If  \({\left| {{z_1} + {z_2}} \right|^2} = {\left| {{z_1}} \right|^2} + {\left| {{z_2}} \right|^2}\)  for two arbitrary non-zero complex numbers, show that \(\begin{align}\frac{{{z_1}}}{{{z_2}}}\end{align}\) is purely imaginary.

Solution:  From example-6,\({\left| {{z_1} + {z_2}} \right|^2}\)  can be written as  \({\left| {{z_1}} \right|^2} + {\left| {{z_2}} \right|^2} + 2{\mathop{\rm Re}\nolimits} ({z_1}{\bar z_2})\)

\( \Rightarrow \)  \({\left| {{z_1}} \right|^2} + {\left| {{z_2}} \right|^2} + 2{\mathop{\rm Re}\nolimits} \,({z_1}{\bar z_2}) = {\left| {{z_1}} \right|^2} + {\left| {{z_2}} \right|^2}\)

\( \Rightarrow \) \({\mathop{\rm Re}\nolimits} ({z_1}{\bar z_2}) = 0\)

Since the real part of \({z_1}{\bar z_2}\) is 0 , it must be purely imaginary. This means that it lies on the imaginary axis or its argument must be \(\begin{align}\frac{\pi }{2}{\rm{or}}\frac{{ - \pi }}{2}\end{align}\) .

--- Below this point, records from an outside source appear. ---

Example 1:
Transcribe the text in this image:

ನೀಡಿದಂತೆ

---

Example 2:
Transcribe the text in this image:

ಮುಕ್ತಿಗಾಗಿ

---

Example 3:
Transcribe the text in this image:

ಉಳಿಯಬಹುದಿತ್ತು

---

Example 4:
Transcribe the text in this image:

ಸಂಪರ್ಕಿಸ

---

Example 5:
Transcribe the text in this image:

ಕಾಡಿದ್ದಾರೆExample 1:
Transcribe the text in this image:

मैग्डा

\[ \begin{align}&\Rightarrow \qquad Arg ({z_1}{\bar z_2}) =  \pm \frac{\pi }{2}\\&\Rightarrow \qquad Arg ({z_1}) + Arg({\bar z_2}) =  \pm \frac{\pi }{2} \qquad
 \text{[Arguments of complex number when they are multiplied]}\\
&\Rightarrow \qquad {\rm{Arg}}({z_1}) - {\rm{Arg}}({z_2}) =  \pm \frac{\pi }{2} \qquad [Arg (\bar z) = -Arg(z)]\\&\Rightarrow \qquad Arg \left( {\frac{{{z_1}}}{{{z_2}}}} \right) =  \pm \frac{\pi }{2} \qquad  \qquad \;\;\; \text{[Argument of complex numbers subtract when they are divided]}\end{align}\] 

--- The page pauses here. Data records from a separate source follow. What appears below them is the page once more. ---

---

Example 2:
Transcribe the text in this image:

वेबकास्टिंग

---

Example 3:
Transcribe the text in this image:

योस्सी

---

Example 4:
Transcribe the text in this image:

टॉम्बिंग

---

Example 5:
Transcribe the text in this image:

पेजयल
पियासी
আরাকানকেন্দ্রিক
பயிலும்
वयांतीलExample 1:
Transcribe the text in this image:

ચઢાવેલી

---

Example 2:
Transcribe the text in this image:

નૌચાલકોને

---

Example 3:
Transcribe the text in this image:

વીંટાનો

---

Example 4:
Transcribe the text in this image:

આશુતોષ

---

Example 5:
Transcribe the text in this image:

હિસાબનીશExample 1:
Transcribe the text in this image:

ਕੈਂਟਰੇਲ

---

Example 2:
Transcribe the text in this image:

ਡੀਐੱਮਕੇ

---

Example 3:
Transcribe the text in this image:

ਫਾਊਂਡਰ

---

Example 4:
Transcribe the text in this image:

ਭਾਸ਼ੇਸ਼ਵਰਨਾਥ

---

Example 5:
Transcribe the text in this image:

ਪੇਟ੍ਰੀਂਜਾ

This shows that  \(\begin{align}\frac{{{z_1}}}{{{z_2}}}\end{align}\)  lies on  the imaginary axis; therefore, it is purely imaginary.

Example- 10

If  \({z_1},{z_2}....{z_n}\) are complex numbers and \(\left| {{z_1}} \right| = \left| {{z_2}} \right| = ... = \left| {{z_n}} \right| = 1,\) show that

\[\left| {{z_1} + {z_2} + ... + {z_n}} \right| = \left| {\frac{1}{{{z_1}}} + \frac{1}{{{z_2}}} + ... + \frac{1}{{{z_n}}}} \right|\]

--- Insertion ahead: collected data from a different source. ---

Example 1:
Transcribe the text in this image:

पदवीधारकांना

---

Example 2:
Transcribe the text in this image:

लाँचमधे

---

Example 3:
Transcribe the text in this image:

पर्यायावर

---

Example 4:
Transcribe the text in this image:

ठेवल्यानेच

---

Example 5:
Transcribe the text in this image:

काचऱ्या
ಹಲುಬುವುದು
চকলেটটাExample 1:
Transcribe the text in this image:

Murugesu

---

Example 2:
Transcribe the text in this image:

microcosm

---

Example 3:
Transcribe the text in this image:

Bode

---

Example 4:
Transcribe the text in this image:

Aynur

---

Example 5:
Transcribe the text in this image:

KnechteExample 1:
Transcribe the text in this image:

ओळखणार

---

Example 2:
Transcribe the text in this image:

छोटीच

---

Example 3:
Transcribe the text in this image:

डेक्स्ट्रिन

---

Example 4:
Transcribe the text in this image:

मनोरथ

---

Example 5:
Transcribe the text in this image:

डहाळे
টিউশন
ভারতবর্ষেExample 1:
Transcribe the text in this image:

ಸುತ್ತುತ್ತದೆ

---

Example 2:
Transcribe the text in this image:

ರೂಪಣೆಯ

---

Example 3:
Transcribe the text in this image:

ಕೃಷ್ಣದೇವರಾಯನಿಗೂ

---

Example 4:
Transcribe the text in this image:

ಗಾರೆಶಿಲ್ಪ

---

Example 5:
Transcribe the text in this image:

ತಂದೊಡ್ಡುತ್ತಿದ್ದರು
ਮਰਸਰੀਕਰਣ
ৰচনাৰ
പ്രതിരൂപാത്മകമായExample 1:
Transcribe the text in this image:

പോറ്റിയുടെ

Solution: The information that all the moduli are 1 and the form of the expression we need to obtain hint that we should consider the term  \({\left| {{z_i}} \right|^2}\)  :

\[\begin{align}&{\left| {{z_i}} \right|^2} = {z_i}{\bar z_i} = 1\\&\Rightarrow {z_i} = \frac{1}{{{{\bar z}_i}}} = \overline {\left( {\frac{1}{{{z_i}}}} \right)}\\&\Rightarrow \sum\limits_{i = 1}^n \left[ {\left| z \right|} = {\left| {\bar z} \right|} \right]{{z_i}}  = \sum\limits_{i = 1}^n {\overline {\left( {\frac{1}{{{z_i}}}} \right)} } \\&= \overline {\left( {\sum\limits_{i = 1}^n {\frac{1}{{{z_i}}}} } \right)} \qquad \quad \text{[Conjugation distributes over addition]}\\&\Rightarrow \left| {\sum\limits_{i = 1}^n {{z_i}} } \right| = \left| {\overline {\left( {\sum\limits_{i = 1}^n {\frac{1}{{{z_i}}}} } \right)} } \right|\\&= \left| {\left( {\sum\limits_{i = 1}^n {\frac{1}{{{z_i}}}} } \right)} \right|\end{align}\] 

This is the result we needed to obtain.